As a Jan. 26 U-T headline observed, transit in San Diego “always seems to be at crossroads.” But is that because of political infighting over priorities and projects? Or is it one more sign of the immense gap between the assumptions of elected officials and what the public actually wants?
The vast weight of evidence points to the latter explanation. Less than one in 25 San Diegans commute using public transportation, and transit’s popularity has never increased despite years of warnings about vehicle use worsening climate change.
This doesn’t mean there are easy alternatives for officials as they try to comply with state laws requiring cities to limit greenhouse gas emissions. But when these laws lead to an embrace of what feels like costly and empty virtue signaling, of course the public should be frustrated.
Consider the city’s expectations for how people will get to work in 2035 in areas within a half-mile of an existing or planned major transit stop: 25% will use public transit and 18% will ride bicycles. When it was discussed a decade ago, the plan seemed far-fetched. Now it seems hallucinatory. The assumption that more than one in six commuters in much of the city will bike to work — compared with the present one in 83 — is particularly preposterous. There are few more common sources of irritation to San Diegans than the city continuing to build miles of bike lanes even though existing ones are rarely used.

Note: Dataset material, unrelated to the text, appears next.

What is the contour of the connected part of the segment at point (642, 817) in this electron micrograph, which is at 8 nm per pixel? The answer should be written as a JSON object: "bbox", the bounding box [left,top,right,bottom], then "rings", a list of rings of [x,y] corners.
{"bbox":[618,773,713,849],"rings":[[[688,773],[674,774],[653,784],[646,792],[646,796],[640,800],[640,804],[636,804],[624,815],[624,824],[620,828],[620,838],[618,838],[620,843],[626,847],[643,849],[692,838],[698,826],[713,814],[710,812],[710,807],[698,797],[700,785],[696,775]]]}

That group, however, does not include Mayor Todd Gloria. In an interview last month with a U-T editorial writer, he was asked if he still thought the 18% goal made sense.
“I think it makes sense if we want to meet our [goals for] carbon emission reductions,” the mayor said. “It is always surprising to me how bike lanes engender such an emotional response really from both sides.” But Gloria said, “My job is not to respond to that kind of emotion.” He said it’s to keep adding lanes so far more bike commuters can safely get all the way from home to work and back — which he considers the key to sharply increased use — and to keep seeking funding toward that end from SANDAG and elsewhere.
Gloria’s bottom line: “We have to address climate change. We have to reduce emissions in order to do that.”
This framing will strike many as obvious — as common sense. Yet is it common sense for a city to have expectations of hundreds of thousands of residents that the vast majority will never meet? Hardly. That approach is far more likely to yield cynicism than serious climate progress.